# Lid-driven Cavity benchmark in 3D. Classical paper to compare

I'm looking for a benchmark for the lid-driven cavity problem in 3D to compare the results of my code.

In 2D I used:

U. K. N. G. Ghia, K. N. Ghia and C. T. Shin (1982) High-Re solutions for incompressible flow using the Navier-Stokes equations and a multigrid method. Journal of computational physics.

Do you know a benchmark work for the cavity driven in 3D? Which is the classic paper to compare 3D codes?

## 2 Answers

I consider this to be the "classic" 3D-Lid-Driven Cavity (LDC) incompressible flow benchmark paper:

Guj, G. & Stella, F. A vorticity-velocity method for the numerical of 3D incompressible flows.

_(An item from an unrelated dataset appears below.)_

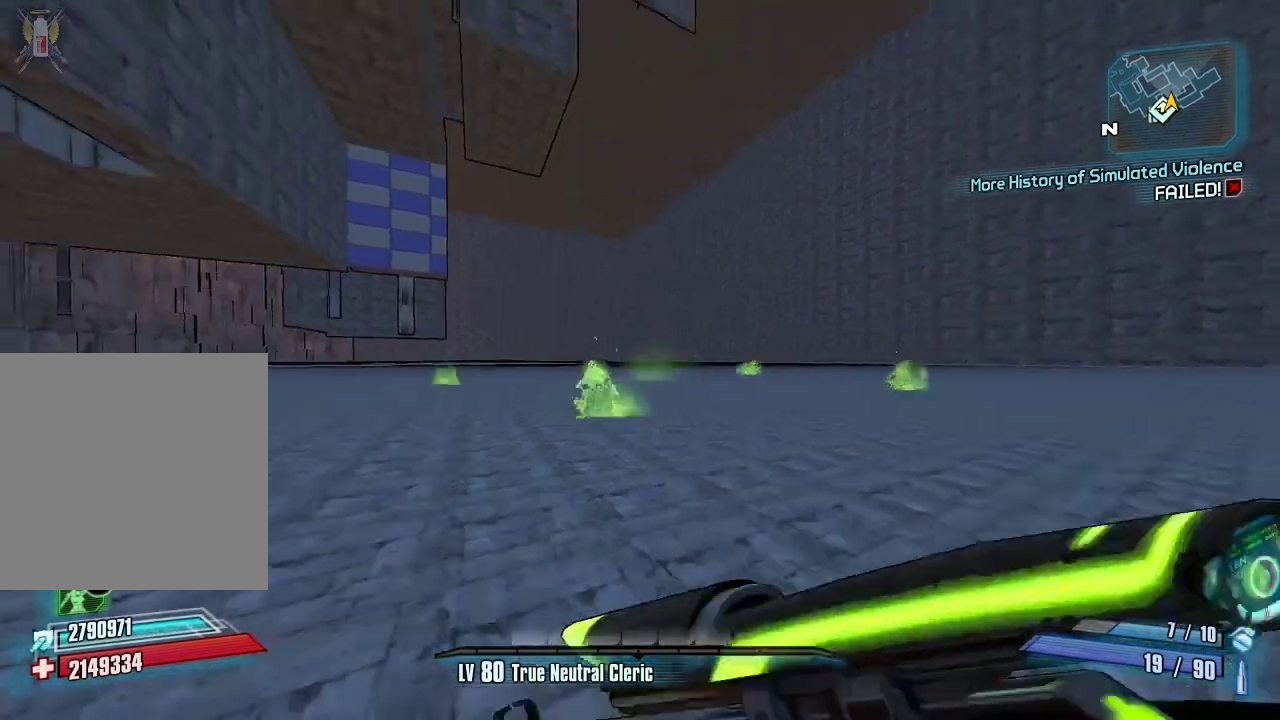
{"buttons": ["X", "R2"], "left_stick": "up", "right_stick": "center", "events": [[200, "R2", "down"], [200, "X", "down"], [333, "DPAD_DOWN", "down"], [367, "DPAD_LEFT", "down"], [400, "DPAD_DOWN", "up"], [400, "R2", "up"], [400, "X", "up"], [467, "DPAD_LEFT", "up"], [467, "R2", "down"], [500, "X", "down"]]}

J. Comput. Phys. 298, 286–298 (1993).

Additionally, I developed a 200 line 3-D LDC incompressible flow solver in fortran:

https://github.com/charliekawczynski/short_LDC_fortran

The results from this code look good, but I have not compared them with literature yet.

On a side note perhaps, I think it's funny how the Ghia paper is still used as the benchmark 35 years later on. It had indeed produced great results for its time, but this being a computational problem means their accuracy was limited by the available computer power of the time and today they seem under-resolved. Actually I don't think Ghia et al. even tried to get more accuracy, since they report running times of minutes, aiming to showcase the efficiency of the multigrid method more than to produce benchmarks I think. Little did they know people would still be comparing against their numbers decades later! But any budget laptop now is more than a million times faster than the mainframe Ghia used and multigrid or not, one can easily do a lot better with even a basic implementation. And since we are using this as a benchmark then why not use the more accurate available solutions now? For up to Re 1000 one can look at this 1998 Botella and Peyret paper and for Re up to 30000 here.

• Botella, O., and R. Peyret. "Benchmark spectral results on the lid-driven cavity flow." Computers & Fluids 27.4 (1998): 421-433.